Glowing Blue Waves Reported Across Southern California Coast Due to 'Red Tide' Phenomenon

Bioluminescent blue waves are being reported at night from Los Angeles all the way down to Baja California in Mexico.

The strange phenomenon is the result of a massive bloom of phytoplankton—microscopic marine algae that produce their own food via photosynthesis—in the waters of the Pacific known as a "red tide," scientists say.

According to bioluminescence expert Michael Latz from the Scripps Institution of Oceanography at the University of California San Diego, red tides are caused by large aggregations of a type of single-celled phytoplankton called Lingulodinium polyedra, which are neither animals, plants nor fungi.

These microscopic organisms contain pigments that give them a reddish-brown color, which protect them against the harmful effects of the sun's rays. When the sun is out, the phytoplankton swim towards the surface of the water, giving it a reddish-brown appearance.

However, at night, the phytoplankton—which belong to a group of organisms known as "dinoflagellates"—emit a bright neon blue glow when they are agitated by waves or movement in the water. According to Latz, the organisms emit the light as a strategy to deter certain predators.

SURF'S UP: Surfers in California rode stunning, bioluminescent waves off the coast of San Diego. The remarkable sight was caused by a red tide—typically caused by a bloom of a type of plankton—that stretched up a part of the coast.

— ABC News (@ABC) May 3, 2020

Red tides as a result of L. polyedra have been documented since the early 1900s in California. However, the phenomenon is unpredictable and they don't appear regularly in the region.

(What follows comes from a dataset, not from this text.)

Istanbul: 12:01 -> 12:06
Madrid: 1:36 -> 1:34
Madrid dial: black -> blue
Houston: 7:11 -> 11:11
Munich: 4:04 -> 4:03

Furthermore, it is not clear how long the current bloom—which reportedly began at the end of March—will last, with previous events enduring for days, weeks or even months. The blooms can also vary significantly in size.

bioluminescent waves, California
A lifeguard tower is seen as bioluminescent waves crash on the sand, shining with a blue glow on April 28, 2020, in Manhattan Beach, California. VALERIE MACON/AFP via Getty Images

"It's just pretty spectacular," Venice resident Paige Taylor told CBSLA. "I've seen it maybe once every five years."

While red tides are unpredictable, Latz says that they are increasing in frequency around the world, as well as in the U.S. While scientists still don't fully understand all of the factors that result in these events, experts that climate change could play an important role.

@SCCOOS_org PI, Raphe Kudela, and colleague, Alexis Fischer, from UCSC answer @Surfer questions about the current Red Tide we are experiencing in Southern California

— SCCOOS (@SCCOOS_org) May 1, 2020

Red tides can be caused by three types of microscopic, photosynthetic algae—dinoflagellates, cyanobacteria and diatoms. They occur when colonies of these organisms grow out of control, sometimes producing toxins that can have a harmful effect on ecosystems, marine life and even humans.

Some people, for example, appear to be sensitive to inhaling air surrounding a red tide caused by Lingulodinium polyedra. However, not algal blooms are harmful, according to the National Ocean Service. In fact, they are often beneficial in the sense that they provide food for marine life.